▸ **Exercise brief**:
Set out the material from the line containing "common name: Blanchard's cricket frog" through the end as a numbered list, leaving out any blank lines.

▸ **Entries**:
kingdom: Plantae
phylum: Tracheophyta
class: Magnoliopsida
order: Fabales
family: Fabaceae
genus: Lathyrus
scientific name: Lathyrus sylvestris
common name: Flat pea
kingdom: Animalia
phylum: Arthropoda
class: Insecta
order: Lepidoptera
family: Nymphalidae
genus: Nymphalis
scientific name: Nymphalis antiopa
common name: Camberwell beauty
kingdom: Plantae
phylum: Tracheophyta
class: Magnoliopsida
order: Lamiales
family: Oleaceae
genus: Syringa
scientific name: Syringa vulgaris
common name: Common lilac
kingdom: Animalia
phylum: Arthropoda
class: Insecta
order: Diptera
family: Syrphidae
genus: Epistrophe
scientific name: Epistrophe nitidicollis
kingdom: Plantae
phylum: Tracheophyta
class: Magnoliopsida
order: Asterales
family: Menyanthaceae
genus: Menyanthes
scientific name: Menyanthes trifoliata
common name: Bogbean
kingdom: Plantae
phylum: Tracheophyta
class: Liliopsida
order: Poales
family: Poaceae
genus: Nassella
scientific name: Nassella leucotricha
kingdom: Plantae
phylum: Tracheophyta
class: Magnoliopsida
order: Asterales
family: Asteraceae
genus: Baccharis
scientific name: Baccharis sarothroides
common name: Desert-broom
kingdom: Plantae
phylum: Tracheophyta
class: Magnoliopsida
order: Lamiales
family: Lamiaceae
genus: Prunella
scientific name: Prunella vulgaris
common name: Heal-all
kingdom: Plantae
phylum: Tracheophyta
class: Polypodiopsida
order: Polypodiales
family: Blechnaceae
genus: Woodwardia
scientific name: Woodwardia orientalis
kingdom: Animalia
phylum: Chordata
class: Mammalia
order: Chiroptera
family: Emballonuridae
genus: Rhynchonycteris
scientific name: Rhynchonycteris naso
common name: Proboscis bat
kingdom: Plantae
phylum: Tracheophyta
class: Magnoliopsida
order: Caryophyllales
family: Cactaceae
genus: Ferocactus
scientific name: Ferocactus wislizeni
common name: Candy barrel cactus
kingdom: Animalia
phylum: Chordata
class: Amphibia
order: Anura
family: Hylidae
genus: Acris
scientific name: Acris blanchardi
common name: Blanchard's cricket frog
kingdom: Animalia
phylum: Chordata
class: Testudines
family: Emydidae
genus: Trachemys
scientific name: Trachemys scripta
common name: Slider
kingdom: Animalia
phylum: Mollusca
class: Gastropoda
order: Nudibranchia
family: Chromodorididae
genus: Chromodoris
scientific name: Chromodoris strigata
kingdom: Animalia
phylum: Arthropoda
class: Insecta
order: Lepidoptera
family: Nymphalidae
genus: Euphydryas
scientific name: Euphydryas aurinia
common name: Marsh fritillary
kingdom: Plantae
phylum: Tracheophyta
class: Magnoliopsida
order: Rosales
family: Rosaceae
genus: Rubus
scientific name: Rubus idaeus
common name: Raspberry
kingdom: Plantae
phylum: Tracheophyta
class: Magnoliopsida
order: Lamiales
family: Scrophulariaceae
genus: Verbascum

▸ **Reply to the task**:
1. common name: Blanchard's cricket frog
2. kingdom: Animalia
3. phylum: Chordata
4. class: Testudines
5. family: Emydidae
6. genus: Trachemys
7. scientific name: Trachemys scripta
8. common name: Slider
9. kingdom: Animalia
10. phylum: Mollusca
11. class: Gastropoda
12. order: Nudibranchia
13. family: Chromodorididae
14. genus: Chromodoris
15. scientific name: Chromodoris strigata
16. kingdom: Animalia
17. phylum: Arthropoda
18. class: Insecta
19. order: Lepidoptera
20. family: Nymphalidae
21. genus: Euphydryas
22. scientific name: Euphydryas aurinia
23. common name: Marsh fritillary
24. kingdom: Plantae
25. phylum: Tracheophyta
26. class: Magnoliopsida
27. order: Rosales
28. family: Rosaceae
29. genus: Rubus
30. scientific name: Rubus idaeus
31. common name: Raspberry
32. kingdom: Plantae
33. phylum: Tracheophyta
34. class: Magnoliopsida
35. order: Lamiales
36. family: Scrophulariaceae
37. genus: Verbascum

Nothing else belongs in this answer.